Some parts of this workflow are better kept manual until your process is mature. You should not automate the decision to accept new work for a client, change a deadline, or adjust scope based on a single message. Those choices carry relationship and revenue consequences that require judgment.

Likewise, avoid fully automating how status updates are phrased. A tool can help you gather the raw facts—what was done, what’s next, and relevant dates—but tone, priority setting, and any apology or renegotiation should be done by you. That’s where trust is either strengthened or damaged.

When to use this workflow

This approach works well if you regularly handle ongoing client work where commitments span multiple weeks: retainers, projects with milestones, or support agreements. If your week is full of “Can you send this by Friday?” requests across email and calls, consolidating them into one client-commitment list will immediately reduce the time you spend searching and second-guessing yourself.

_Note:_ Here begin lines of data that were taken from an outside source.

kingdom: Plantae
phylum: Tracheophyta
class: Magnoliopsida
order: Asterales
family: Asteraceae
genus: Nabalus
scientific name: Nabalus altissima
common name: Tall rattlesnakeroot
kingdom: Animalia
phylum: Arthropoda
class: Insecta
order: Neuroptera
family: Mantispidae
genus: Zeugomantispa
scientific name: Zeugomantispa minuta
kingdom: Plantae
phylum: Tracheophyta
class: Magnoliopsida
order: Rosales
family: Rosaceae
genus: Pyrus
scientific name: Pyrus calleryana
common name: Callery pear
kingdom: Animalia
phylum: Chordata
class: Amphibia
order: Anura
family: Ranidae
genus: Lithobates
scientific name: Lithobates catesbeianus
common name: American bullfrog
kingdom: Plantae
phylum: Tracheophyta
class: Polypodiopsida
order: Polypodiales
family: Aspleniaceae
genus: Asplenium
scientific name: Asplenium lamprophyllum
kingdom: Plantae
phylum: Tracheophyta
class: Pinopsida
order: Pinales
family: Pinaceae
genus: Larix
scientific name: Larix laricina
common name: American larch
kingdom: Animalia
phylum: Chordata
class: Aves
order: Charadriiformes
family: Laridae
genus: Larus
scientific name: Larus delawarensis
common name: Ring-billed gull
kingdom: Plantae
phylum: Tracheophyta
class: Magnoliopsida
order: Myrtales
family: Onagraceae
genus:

It’s also a strong fit if you already use tools like email, shared spreadsheets, or a task board, but you still find yourself reconstructing what was promised whenever someone asks for an update. In that case, Lindy AI simply acts as a connective layer between the tools you already use and the commitment list you’re trying to keep current.

When not to use it

If your work is almost entirely one-off, same-day tasks that are finished before you close your laptop, building a full client-commitment workflow might be overkill. You may only need a simple checklist or a calendar block for the day.

It’s also the wrong first move if you don’t yet have any shared place where tasks live. Before connecting an assistant or adding automation, choose that basic system—whether that’s a kanban board, a CRM, or even a disciplined spreadsheet—and get your team using it consistently for a few weeks. Only then does adding an assistant like Lindy AI make sense.

FAQ

How detailed should each client task be?

Each task should be detailed enough that you, or a teammate, could answer a client’s “Any update?” question by looking at it. Include the specific outcome (“Send v2 of the proposal”), the client or project name, the due date, and a link back to the email, document, or meeting notes where it was requested. Use the description field for short context, not a full meeting transcript.

Where should I keep this single list of client commitments?

Use whatever tool you and your team will reliably open: a project board, a CRM, or even a structured spreadsheet. The important part is that it’s the only source of truth for client promises. You can keep raw material in email, meeting notes, or chat, but every actual commitment must be represented here if you expect to find it later.

How does Lindy AI help without taking over my client communication?

Lindy AI works best as a quiet assistant that watches your inbox and calendar, suggests likely tasks, and gathers context for you. It can highlight when a client email includes a new request, draft a task with the key details, and remind you before something is due. You still decide what becomes a promise, how to prioritize it, and what to say when you reply to the client.